Edamame Sushi Bowl with Wasabi Dressing

I have come to realize that 72% of the time when I think  I’m craving sushi, I’m in fact craving straight up wasabi.

It’s not that I don’t looove sushi in its many glorious forms but it’s the wasabi that really brings the whole thing together for me. I love the stuff. It’s a completely different type of spicy that I totally dig.

I even love that eye-watering moment when you’ve gotten a little too much and your sinuses are magically the clearest they’ve felt in months. Oh yeah. That’s the good stuff.

I know not everyone shares my crazylove for Japanese horseradish (I mean, clearly I’m some sort of spice sadist. Whatevs.) But if you do like the flavor, you have to try this salad with wasabi dressing. The dressing isn’t at eye-watering level (I’m not a monster!) but it’s undoubtedly wasabi-flavored.

The combination of traditional sushi roll vegetables like carrots and avocado topped with sesame seeds and a wasabi and soy dressing completely satisfy my sushi/wasabi cravings from the comfort of my own home.

It’s a salad that holds up well if you want to take it as a work week lunch or on a picnic – and it’s best at room temperature.

This version of the salad is vegan-friendly, but I’m dreaming about a gorgeous medium-rare piece of grilled salmon on top of this situation sometime soon.

Edamame Sushi Bowl (serves 2)
inspired by Sushi Roll Edamame Salad from Appetite for Reduction
– 1 cup cooked brown rice
– 1 medium carrot, shredded
– 1 cup shredded kale
– 1/2 cup shelled edamame (defrosted)
– 1/2 avocado, cut into bite-sized chunks
– 1-2 tablespoons toasted sesame seeds

Place rice, carrot, kale and edamame in a bowl and toss well with 1-2 tablespoons of the wasabi dressing (below) top with avocado and toasted sesame seeds and serve with additional dressing (if desired.)

Wasabi Salad Dressing (warning: packs a punch!)
– 1 teaspoon wasabi paste
– 1 teaspoon soy sauce
– 3 tablespoons rice wine vinegar
– 1/2 teaspoon sesame oil

Place all ingredients in a small jar or bowl and mix well until everything is blended together.

Kale and Quinoa Waldorf Salad

Did I just visit the Wikipedia page for the Waldorf salad?

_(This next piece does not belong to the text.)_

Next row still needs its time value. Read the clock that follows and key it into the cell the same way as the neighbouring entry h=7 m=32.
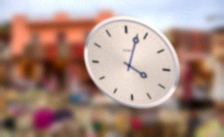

Yes, yes I did. What OF IT?

Truth is, I was trawling for fun facts. I LOVE a good random fact – my favorites are historical and very trivial – making them good for nothing except dominating a couple of Jeopardy categories if I’m lucky.

My limited research on the Waldorf salad didn’t unearth much more than the obvious – that the salad was invented at the Waldorf Astoria Hotel in New York around 1896. (By a man named Oscar!)

Useless facts aside, here’s a lightened up version of the famous salad. It still has the signature crunch and sweetness of a Waldorf without the heavy dressing (I used a little Greek yogurt with a Dijon vinaigrette instead of the usual mayo business) and added bonus powerhouse foods like kale and quinoa.

Kale and Quinoa Waldorf Salad (serves 4 as a side)
– 3 cups of kale leaves, de-stemmed and finely shredded
– 1/2 cup cooked quinoa
– 1 small or medium-sized apple (I used a Pink Lady) sliced into bite-sized chunks
– 1 celery rib, finely chopped
– 1/4 cup golden raisins
– 1/4 cup toasted walnuts

– 2 tablespoons olive oil
– 1 tablespoon white wine vinegar
– 1 tablespoon Dijon mustard
– 1 tablespoon plain Greek yogurt
– salt & pepper

Mix dressing ingredients together in a small bowl or jar and set aside.

Place kale, quinoa, apple, celery and raisins together in a bowl. Pour on dressing a little bit at a time, tossing well to combine. The kale softens a little with the dressing – which is a good thing if using Tuscan kale – so this salad can be dressed for to 2 or 3 hours before serving. Otherwise let it rest in the fridge for 20 minutes and top with toasted walnuts before serving.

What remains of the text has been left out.